TASK :: Rewrite all of the following records as a single numbered list, with each line as its own item and all blank lines omitted.
==================================================
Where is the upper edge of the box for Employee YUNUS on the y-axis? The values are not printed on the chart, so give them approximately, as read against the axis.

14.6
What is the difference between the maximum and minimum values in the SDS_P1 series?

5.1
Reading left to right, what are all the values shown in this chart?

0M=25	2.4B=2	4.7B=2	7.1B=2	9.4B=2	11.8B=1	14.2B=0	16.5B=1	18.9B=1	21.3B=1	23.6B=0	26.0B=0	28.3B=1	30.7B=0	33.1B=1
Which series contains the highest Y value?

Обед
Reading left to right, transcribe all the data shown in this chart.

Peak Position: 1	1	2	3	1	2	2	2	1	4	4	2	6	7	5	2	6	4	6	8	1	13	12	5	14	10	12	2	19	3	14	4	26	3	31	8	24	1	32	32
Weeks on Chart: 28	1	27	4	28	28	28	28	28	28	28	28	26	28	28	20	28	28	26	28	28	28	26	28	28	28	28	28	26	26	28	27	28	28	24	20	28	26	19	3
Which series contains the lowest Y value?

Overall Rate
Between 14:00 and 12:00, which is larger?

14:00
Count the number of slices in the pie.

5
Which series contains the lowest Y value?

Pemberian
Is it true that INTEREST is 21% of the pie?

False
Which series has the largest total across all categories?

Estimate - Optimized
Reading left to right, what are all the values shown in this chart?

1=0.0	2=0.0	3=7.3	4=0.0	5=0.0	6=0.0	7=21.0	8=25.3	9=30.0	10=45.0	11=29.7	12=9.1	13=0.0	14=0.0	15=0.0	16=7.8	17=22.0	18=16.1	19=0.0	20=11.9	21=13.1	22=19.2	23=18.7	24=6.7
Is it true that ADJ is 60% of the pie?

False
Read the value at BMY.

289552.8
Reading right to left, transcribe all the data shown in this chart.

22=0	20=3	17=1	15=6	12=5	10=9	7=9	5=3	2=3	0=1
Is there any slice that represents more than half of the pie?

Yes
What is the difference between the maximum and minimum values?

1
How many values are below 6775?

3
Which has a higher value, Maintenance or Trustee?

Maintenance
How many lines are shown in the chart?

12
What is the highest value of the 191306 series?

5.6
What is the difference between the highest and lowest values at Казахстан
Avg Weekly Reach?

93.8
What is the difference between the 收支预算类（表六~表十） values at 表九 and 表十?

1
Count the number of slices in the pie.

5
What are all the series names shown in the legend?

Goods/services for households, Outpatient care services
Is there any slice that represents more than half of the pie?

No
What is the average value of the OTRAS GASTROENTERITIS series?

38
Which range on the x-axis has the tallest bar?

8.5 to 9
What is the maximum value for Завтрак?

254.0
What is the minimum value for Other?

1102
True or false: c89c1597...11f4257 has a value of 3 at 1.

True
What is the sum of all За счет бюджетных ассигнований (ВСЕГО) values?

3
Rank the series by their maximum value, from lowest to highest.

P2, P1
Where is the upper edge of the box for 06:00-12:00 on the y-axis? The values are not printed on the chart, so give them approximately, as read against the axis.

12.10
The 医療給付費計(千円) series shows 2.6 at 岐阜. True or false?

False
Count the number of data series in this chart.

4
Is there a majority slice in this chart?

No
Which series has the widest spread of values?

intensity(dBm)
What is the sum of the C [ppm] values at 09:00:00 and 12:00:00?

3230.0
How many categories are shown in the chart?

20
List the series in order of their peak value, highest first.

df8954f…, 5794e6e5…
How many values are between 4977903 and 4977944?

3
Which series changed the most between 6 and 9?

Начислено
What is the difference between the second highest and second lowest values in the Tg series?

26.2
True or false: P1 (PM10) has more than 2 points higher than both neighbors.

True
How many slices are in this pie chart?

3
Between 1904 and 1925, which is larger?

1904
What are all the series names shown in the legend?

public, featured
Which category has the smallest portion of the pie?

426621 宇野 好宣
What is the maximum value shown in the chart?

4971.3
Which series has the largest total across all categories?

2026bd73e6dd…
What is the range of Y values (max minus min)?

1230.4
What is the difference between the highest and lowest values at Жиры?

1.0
==================================================
TASK RESULT ::
1. Where is the upper edge of the box for Employee YUNUS on the y-axis? The values are not printed on the chart, so give them approximately, as read against the axis.
2. 14.6
3. What is the difference between the maximum and minimum values in the SDS_P1 series?
4. 5.1
5. Reading left to right, what are all the values shown in this chart?
6. 0M=25	2.4B=2	4.7B=2	7.1B=2	9.4B=2	11.8B=1	14.2B=0	16.5B=1	18.9B=1	21.3B=1	23.6B=0	26.0B=0	28.3B=1	30.7B=0	33.1B=1
7. Which series contains the highest Y value?
8. Обед
9. Reading left to right, transcribe all the data shown in this chart.
10. Peak Position: 1	1	2	3	1	2	2	2	1	4	4	2	6	7	5	2	6	4	6	8	1	13	12	5	14	10	12	2	19	3	14	4	26	3	31	8	24	1	32	32
11. Weeks on Chart: 28	1	27	4	28	28	28	28	28	28	28	28	26	28	28	20	28	28	26	28	28	28	26	28	28	28	28	28	26	26	28	27	28	28	24	20	28	26	19	3
12. Which series contains the lowest Y value?
13. Overall Rate
14. Between 14:00 and 12:00, which is larger?
15. 14:00
16. Count the number of slices in the pie.
17. 5
18. Which series contains the lowest Y value?
19. Pemberian
20. Is it true that INTEREST is 21% of the pie?
21. False
22. Which series has the largest total across all categories?
23. Estimate - Optimized
24. Reading left to right, what are all the values shown in this chart?
25. 1=0.0	2=0.0	3=7.3	4=0.0	5=0.0	6=0.0	7=21.0	8=25.3	9=30.0	10=45.0	11=29.7	12=9.1	13=0.0	14=0.0	15=0.0	16=7.8	17=22.0	18=16.1	19=0.0	20=11.9	21=13.1	22=19.2	23=18.7	24=6.7
26. Is it true that ADJ is 60% of the pie?
27. False
28. Read the value at BMY.
29. 289552.8
30. Reading right to left, transcribe all the data shown in this chart.
31. 22=0	20=3	17=1	15=6	12=5	10=9	7=9	5=3	2=3	0=1
32. Is there any slice that represents more than half of the pie?
33. Yes
34. What is the difference between the maximum and minimum values?
35. 1
36. How many values are below 6775?
37. 3
38. Which has a higher value, Maintenance or Trustee?
39. Maintenance
40. How many lines are shown in the chart?
41. 12
42. What is the highest value of the 191306 series?
43. 5.6
44. What is the difference between the highest and lowest values at Казахстан
45. Avg Weekly Reach?
46. 93.8
47. What is the difference between the 收支预算类（表六~表十） values at 表九 and 表十?
48. 1
49. Count the number of slices in the pie.
50. 5
51. What are all the series names shown in the legend?
52. Goods/services for households, Outpatient care services
53. Is there any slice that represents more than half of the pie?
54. No
55. What is the average value of the OTRAS GASTROENTERITIS series?
56. 38
57. Which range on the x-axis has the tallest bar?
58. 8.5 to 9
59. What is the maximum value for Завтрак?
60. 254.0
61. What is the minimum value for Other?
62. 1102
63. True or false: c89c1597...11f4257 has a value of 3 at 1.
64. True
65. What is the sum of all За счет бюджетных ассигнований (ВСЕГО) values?
66. 3
67. Rank the series by their maximum value, from lowest to highest.
68. P2, P1
69. Where is the upper edge of the box for 06:00-12:00 on the y-axis? The values are not printed on the chart, so give them approximately, as read against the axis.
70. 12.10
71. The 医療給付費計(千円) series shows 2.6 at 岐阜. True or false?
72. False
73. Count the number of data series in this chart.
74. 4
75. Is there a majority slice in this chart?
76. No
77. Which series has the widest spread of values?
78. intensity(dBm)
79. What is the sum of the C [ppm] values at 09:00:00 and 12:00:00?
80. 3230.0
81. How many categories are shown in the chart?
82. 20
83. List the series in order of their peak value, highest first.
84. df8954f…, 5794e6e5…
85. How many values are between 4977903 and 4977944?
86. 3
87. Which series changed the most between 6 and 9?
88. Начислено
89. What is the difference between the second highest and second lowest values in the Tg series?
90. 26.2
91. True or false: P1 (PM10) has more than 2 points higher than both neighbors.
92. True
93. How many slices are in this pie chart?
94. 3
95. Between 1904 and 1925, which is larger?
96. 1904
97. What are all the series names shown in the legend?
98. public, featured
99. Which category has the smallest portion of the pie?
100. 426621 宇野 好宣
101. What is the maximum value shown in the chart?
102. 4971.3
103. Which series has the largest total across all categories?
104. 2026bd73e6dd…
105. What is the range of Y values (max minus min)?
106. 1230.4
107. What is the difference between the highest and lowest values at Жиры?
108. 1.0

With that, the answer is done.